I was baptized as a baby and went to church with my family exactly twice a year—Easter Sunday and Christmas eve—not including the occasional wedding or funeral. I never felt comfortable at church because I didn’t know the words they recited, the songs they sang, or the book they preached.
I spent my adolescence, teen, college years, and early married life convinced I didn’t need to go to church. I was a good person, I knew right from wrong, and I had a strong moral code. I believed there was a God, but I certainly didn’t have a personal relationship with him or know anyone who did.
When we had kids, my husband and I felt strongly about their need to know God. My husband was raised a Christian but had gotten out of the habit of attending church during college. Despite my apathy toward church, I didn’t want my kids growing up without at least a basic understanding of Christianity. We found a local church with a fantastic minister who preached on the Bible in ways I could understand. Although we only attended services on Sunday, it was a good start.
When we moved a few towns away, our new community was home to a well-known mega-church and we attended with some friends. I disliked the crowds and felt the messages didn’t talk enough about scripture, but we ended up as regular attenders because our kids loved their services and were blessed to find leaders who poured into them a love of God. Despite my indifference, my kids were well on their way!
Around the same time we decided to enroll our kids into a private Christian school, a friend asked me to join the neighborhood Bible study. My knee-jerk response was to decline, but since my kids now had to learn the Bible, I figured I should learn it too. Fortunately, we started with a disciple study of the Old and New Testament—the absolute best foundation I could have asked for.
During this year-long study, the same friend who’d asked me to join the group lost her son—my son’s best friend—in a terrible accident. To say his death rocked our world is the understatement of the century. We felt lost as we struggled with our own grief, the grief of our kids, and the hole his passing left in our hearts.

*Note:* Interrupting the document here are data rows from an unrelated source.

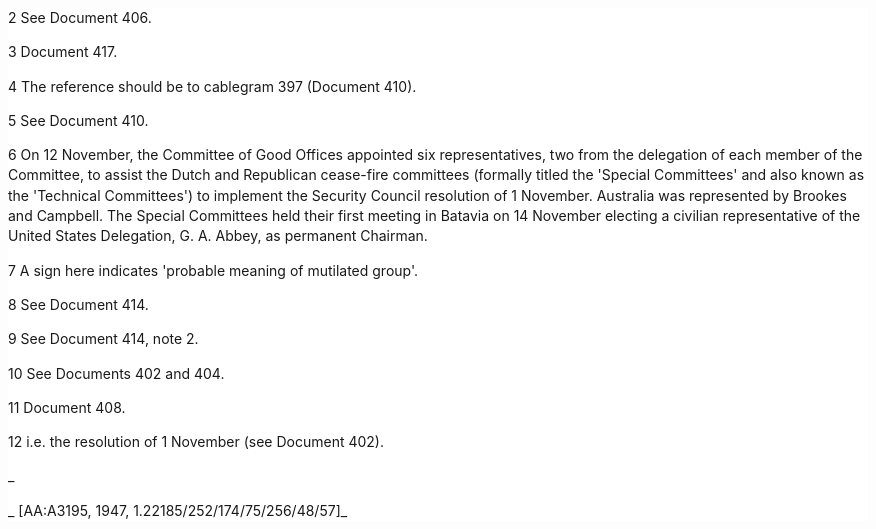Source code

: 2 See Document 406.

3 Document 417.

4 The reference should be to cablegram 397 (Document 410).

5 See Document 410.

6 On 12 November, the Committee of Good Offices appointed six representatives, two from the delegation of each member of the Committee, to assist the Dutch and Republican cease-fire committees (formally titled the 'Special Committees' and also known as the 'Technical Committees') to implement the Security Council resolution of 1 November. Australia was represented by Brookes and Campbell. The Special Committees held their first meeting in Batavia on 14 November electing a civilian representative of the United States Delegation, G. A. Abbey, as permanent Chairman.

7 A sign here indicates 'probable meaning of mutilated group'.

8 See Document 414.

9 See Document 414, note 2.

10 See Documents 402 and 404.

11 Document 408.

12 i.e. the resolution of 1 November (see Document 402).

_

_ [AA:A3195, 1947, 1.22185/252/174/75/256/48/57]_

It would have been so easy to turn against the God I’d just discovered during this time, but watching my friends cling to God and their faith while facing the worst tragedy of their lives was a sight to behold. I just knew that if God could get them through the loss of a child, He could get me through anything I might face. I desperately wanted what they had—an unshakable belief in the Lord. Instead of turning away from God after tragedy, the experience strengthened my faith and I opened my heart to Jesus.
Now attending church and Bible study regularly, I felt a change occurring in my heart. I gave God my worries (and there were many) and experienced a peace like I’d never known. Not long after, I felt wronged by a friend and couldn’t shake my feelings of resentment. Frustrated because I was in danger of damaging an important relationship, I did something I’d never done before—I got to my knees and begged God to release me from the anger. Before I could take the next breath, my irritation evaporated and never returned.

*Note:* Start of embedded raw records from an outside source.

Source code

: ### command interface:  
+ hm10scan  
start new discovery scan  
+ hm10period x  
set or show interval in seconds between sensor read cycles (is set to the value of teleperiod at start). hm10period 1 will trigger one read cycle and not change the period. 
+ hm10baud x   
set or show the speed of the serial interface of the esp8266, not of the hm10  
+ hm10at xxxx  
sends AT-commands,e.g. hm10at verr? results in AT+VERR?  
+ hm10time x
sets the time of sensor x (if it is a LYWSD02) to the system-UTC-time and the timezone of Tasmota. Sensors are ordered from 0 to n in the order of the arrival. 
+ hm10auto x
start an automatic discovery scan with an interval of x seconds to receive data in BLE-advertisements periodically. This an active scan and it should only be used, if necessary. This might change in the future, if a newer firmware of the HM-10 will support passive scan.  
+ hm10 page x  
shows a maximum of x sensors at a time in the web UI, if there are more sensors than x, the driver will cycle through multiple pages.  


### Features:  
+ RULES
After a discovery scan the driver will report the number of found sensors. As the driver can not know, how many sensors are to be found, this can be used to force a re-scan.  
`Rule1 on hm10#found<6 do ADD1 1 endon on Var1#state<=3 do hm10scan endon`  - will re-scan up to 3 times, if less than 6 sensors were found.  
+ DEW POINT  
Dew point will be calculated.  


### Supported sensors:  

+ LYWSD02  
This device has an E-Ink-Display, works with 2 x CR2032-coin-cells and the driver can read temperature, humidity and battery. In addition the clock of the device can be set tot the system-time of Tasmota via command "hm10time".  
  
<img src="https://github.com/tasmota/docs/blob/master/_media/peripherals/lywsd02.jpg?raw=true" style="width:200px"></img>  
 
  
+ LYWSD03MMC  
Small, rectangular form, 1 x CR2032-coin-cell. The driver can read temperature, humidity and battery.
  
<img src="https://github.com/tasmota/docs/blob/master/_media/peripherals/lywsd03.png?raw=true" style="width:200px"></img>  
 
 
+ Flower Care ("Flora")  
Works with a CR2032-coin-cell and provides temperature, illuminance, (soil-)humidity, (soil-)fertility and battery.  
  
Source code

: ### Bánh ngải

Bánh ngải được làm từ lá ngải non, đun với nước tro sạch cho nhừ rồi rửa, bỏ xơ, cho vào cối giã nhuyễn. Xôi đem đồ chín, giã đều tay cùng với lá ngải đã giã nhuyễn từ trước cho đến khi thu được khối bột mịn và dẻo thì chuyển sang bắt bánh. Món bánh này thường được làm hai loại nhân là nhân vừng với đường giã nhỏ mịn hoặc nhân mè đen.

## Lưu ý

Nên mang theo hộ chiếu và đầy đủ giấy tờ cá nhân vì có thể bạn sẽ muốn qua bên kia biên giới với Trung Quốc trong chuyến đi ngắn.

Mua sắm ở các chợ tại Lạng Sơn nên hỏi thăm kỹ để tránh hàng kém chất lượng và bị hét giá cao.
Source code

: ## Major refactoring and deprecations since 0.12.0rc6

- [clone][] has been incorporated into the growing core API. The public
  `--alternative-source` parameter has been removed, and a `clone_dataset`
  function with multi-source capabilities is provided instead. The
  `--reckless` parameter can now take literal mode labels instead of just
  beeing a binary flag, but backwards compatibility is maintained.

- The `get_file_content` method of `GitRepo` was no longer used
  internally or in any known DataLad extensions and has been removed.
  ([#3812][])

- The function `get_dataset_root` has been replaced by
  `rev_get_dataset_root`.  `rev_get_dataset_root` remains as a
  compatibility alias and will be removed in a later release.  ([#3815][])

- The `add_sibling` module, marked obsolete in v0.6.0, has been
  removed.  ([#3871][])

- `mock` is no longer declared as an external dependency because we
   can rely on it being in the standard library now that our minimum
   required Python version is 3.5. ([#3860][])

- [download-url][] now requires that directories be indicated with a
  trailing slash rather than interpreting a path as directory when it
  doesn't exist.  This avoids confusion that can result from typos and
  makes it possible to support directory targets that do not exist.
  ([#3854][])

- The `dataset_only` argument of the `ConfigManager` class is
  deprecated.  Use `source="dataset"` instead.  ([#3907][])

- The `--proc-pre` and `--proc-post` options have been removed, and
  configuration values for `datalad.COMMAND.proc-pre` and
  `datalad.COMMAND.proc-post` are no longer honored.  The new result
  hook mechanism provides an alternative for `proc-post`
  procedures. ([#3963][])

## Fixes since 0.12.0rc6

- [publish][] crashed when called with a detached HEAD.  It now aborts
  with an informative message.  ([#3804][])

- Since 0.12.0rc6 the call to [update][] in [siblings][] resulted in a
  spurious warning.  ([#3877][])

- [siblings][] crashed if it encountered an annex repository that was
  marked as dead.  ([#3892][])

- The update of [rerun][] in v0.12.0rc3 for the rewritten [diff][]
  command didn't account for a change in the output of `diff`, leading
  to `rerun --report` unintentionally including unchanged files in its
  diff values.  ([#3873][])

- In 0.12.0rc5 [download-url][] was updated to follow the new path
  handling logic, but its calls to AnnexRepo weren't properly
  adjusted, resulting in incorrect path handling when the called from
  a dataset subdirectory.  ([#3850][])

Since that remarkable day when it felt as if God said, “Trust me and let it go,” I’m proud to call myself a believer in Jesus Christ as my Lord and Savior. Walking with Jesus means knowing I’m not in control and trusting in God’s plan for my life. It means peace and freedom, but not freedom from life’s ups and downs. I’m not alone no matter what happens, and I’m loved by a God who gave His only son for my sins. Their amazing sacrifice is enough—now and forever.
After this life-changing conversion, I had the opportunity to co-author a faith-based father-son memoir, The Power of Faith When Tragedy Strikes, and I recently released my first Christian romance. I’m happy with the turn my life and writing has taken and I look forward to spreading my love for Jesus to those who may never have met Him.